Mali: War On Terror Starts in Mali

Photo: Ministère de la Défense Française
A French military operation in Mali.

Nouakchott — Malian and French ground forces see their first combat as air strikes continue to pound terrorists in northern Mali.

Malian and French soldiers on Wednesday (January 16th) engaged in their first close-quarter combat with Islamist fighters since the start of the Mali military operation.

The coalition forces are trying to reclaim Diabaly from al-Qaeda in the Islamic Maghreb (AQIM) fighters under the command of Algerian terrorist Abou Zeid, AFP reported.

As French gunships and fighter jets pounded rear bases of Ansar al-Din, Movement for Tawhid and Jihad in West Africa (MUJAO) and AQIM for the 6th straight day, the first company of African troops was expected to arrive in Mali.

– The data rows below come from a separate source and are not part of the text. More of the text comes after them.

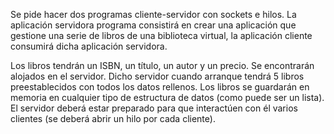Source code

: Se pide hacer dos programas cliente-servidor con sockets e hilos. La aplicación servidora programa consistirá en crear una aplicación que gestione una serie de libros de una biblioteca virtual,
la aplicación cliente consumirá dicha aplicación servidora.

Los libros tendrán un ISBN, un título, un autor y un precio. Se encontrarán alojados en el servidor. Dicho servidor cuando arranque tendrá 5 libros preestablecidos con todos los datos rellenos.
Los libros se guardarán en memoria en cualquier tipo de estructura de datos (como puede ser un lista).
El servidor deberá estar preparado para que interactúen con él varios clientes (se deberá abrir un hilo por cada cliente).

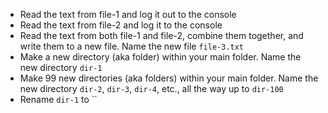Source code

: 
- Read the text from file-1 and log it out to the console
- Read the text from file-2 and log it to the console
- Read the text from both file-1 and file-2, combine them together, and write them to a new file. Name the new file `file-3.txt`
- Make a new directory (aka folder) within your main folder. Name the new directory `dir-1`
- Make 99 new directories (aka folders) within your main folder. Name the new directory `dir-2`, `dir-3`, `dir-4`, etc., all the way up to `dir-100`
- Rename `dir-1` to ``
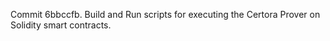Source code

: Commit 6bbccfb.                    Build and Run scripts for executing the Certora Prover on Solidity smart contracts.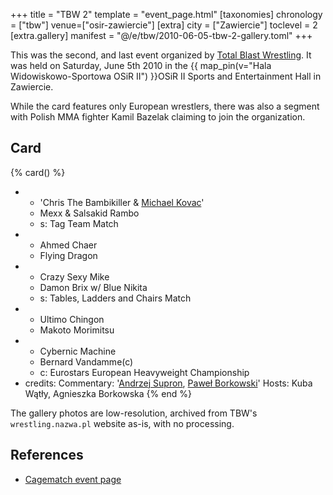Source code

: +++
title = "TBW 2"
template = "event_page.html"
[taxonomies]
chronology = ["tbw"]
venue=["osir-zawiercie"]
[extra]
city = ["Zawiercie"]
toclevel = 2
[extra.gallery]
manifest = "@/e/tbw/2010-06-05-tbw-2-gallery.toml"
+++

This was the second, and last event organized by [Total Blast Wrestling](@/o/tbw.md). It was held on Saturday, June 5th 2010 in the {{ map_pin(v="Hala Widowiskowo-Sportowa OSiR II") }}OSiR&nbsp;II Sports and Entertainment Hall in Zawiercie.

While the card features only European wrestlers, there was also a segment with Polish MMA fighter Kamil Bazelak claiming to join the organization.

## Card

{% card() %}
- - 'Chris The Bambikiller & [Michael Kovac](@/w/michael-kovac.md)'
  - Mexx & Salsakid Rambo
  - s: Tag Team Match
- - Ahmed Chaer
  - Flying Dragon
- - Crazy Sexy Mike
  - Damon Brix w/ Blue Nikita
  - s: Tables, Ladders and Chairs Match
- - Ultimo Chingon
  - Makoto Morimitsu
- - Cybernic Machine
  - Bernard Vandamme(c)
  - c: Eurostars European Heavyweight Championship
- credits:
    Commentary: '[Andrzej Supron](@/w/andrzej-supron.md), [Paweł Borkowski](@/w/pawel-borkowski.md)'
    Hosts: Kuba Wątły, Agnieszka Borkowska
{% end %}

The gallery photos are low-resolution, archived from TBW's `wrestling.nazwa.pl` website as-is, with no processing.

## References

* [Cagematch event page](https://www.cagematch.net/?id=1&nr=52330)
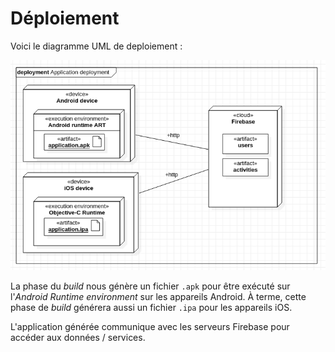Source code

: # Déploiement

Voici le diagramme UML de deploiement :

![](src/uml_deployment.png)

La phase du *build* nous génère un fichier `.apk` pour être exécuté sur l'*Android Runtime environment* sur les appareils Android. À terme, cette phase de *build* générera aussi un fichier `.ipa` pour les appareils iOS.

L'application générée communique avec les serveurs Firebase pour accéder aux données / services.

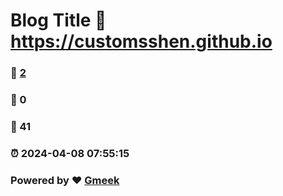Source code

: # Blog Title :link: https://customsshen.github.io 
### :page_facing_up: [2](https://customsshen.github.io/tag.html) 
### :speech_balloon: 0 
### :hibiscus: 41 
### :alarm_clock: 2024-04-08 07:55:15 
### Powered by :heart: [Gmeek](https://github.com/Meekdai/Gmeek)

The 200 soldiers are part of a Nigerian contribution that will eventually total 900. Nigeria is leading the regional force, to which Benin, Ghana, Niger, Senegal, Burkina Faso and Togo have also pledged numbers.

"This military intervention has received UN, European, African and local blessing," French President François Hollande said Tuesday.

"What do we plan to do with the terrorists? Destroy them. Capture them, if possible," Hollande said during his visit to the United Arab Emirates.

The French President lauded the co-operation of Maghreb countries in the conflict.

"I met with the Mauritanian president this morning in UAE. He confirmed to me that Mauritania would make the decision to take part in the war when Mali or the Economic Community of West African States (ECOWAS) demanded it. President Abdel Aziz has committed to closing Mauritania's border," Hollande said.

"As to the Algerian position, I thank them for it," he added. On Sunday, French Foreign Minister Laurent Fabius said Algeria had authorised overflights of fighter jets bound for Mali.

Hollande also thanked Morocco for allowing France to use its airspace.

Meanwhile, Tunisia Foreign Minister Rafik Abdessalem on Tuesday reaffirmed the country's preference for a regional military force. "We believe that the problems arising in Africa must be resolved within an African framework," Abdessalem said.

French Foreign Minister Laurent Fabius confirmed that operations would continue over the next days to pave the way for ECOWAS forces on the ground.

Bamako, located just 400 km from the battle raging Wednesday in Diabaly, welcomed the military intervention.

"The situation today in the Malian capital is very quiet, and the people are totally relieved. They raised the flags of France in appreciation for the French forces that rescued them." Baba Ahmed, the Jeune Afrique correspondent in Bamako, told Magharebia.

Timbuktu resident Yaya Tandina said that "the first days of bombardment intimidated the population, but they returned to their normal lives after the city was not shelled".

"The Islamists are still in town, but they stopped applying the Islamic Sharia," Tadina added.

As to the humanitarian consequences of the military action, the UN said that about 150,000 refugees had been displaced, while the Red Cross reported 86 people wounded in the bombardment in Mopti and Gao.

For the Malians at the Mauritanian refugee camp near Bassiknou, the worst part of the conflict is fear for their families back home in the battle zone.

"The repercussions of the current war are very serious," Said Mohamed Ali Ag al-Mubarak, spokesperson for the Malian refugees at Camp Mbere, told Magharebia.

"The only thing we'll reap from this ongoing war is the loss of life, more devastation and a shortage of foods and medicines," he said.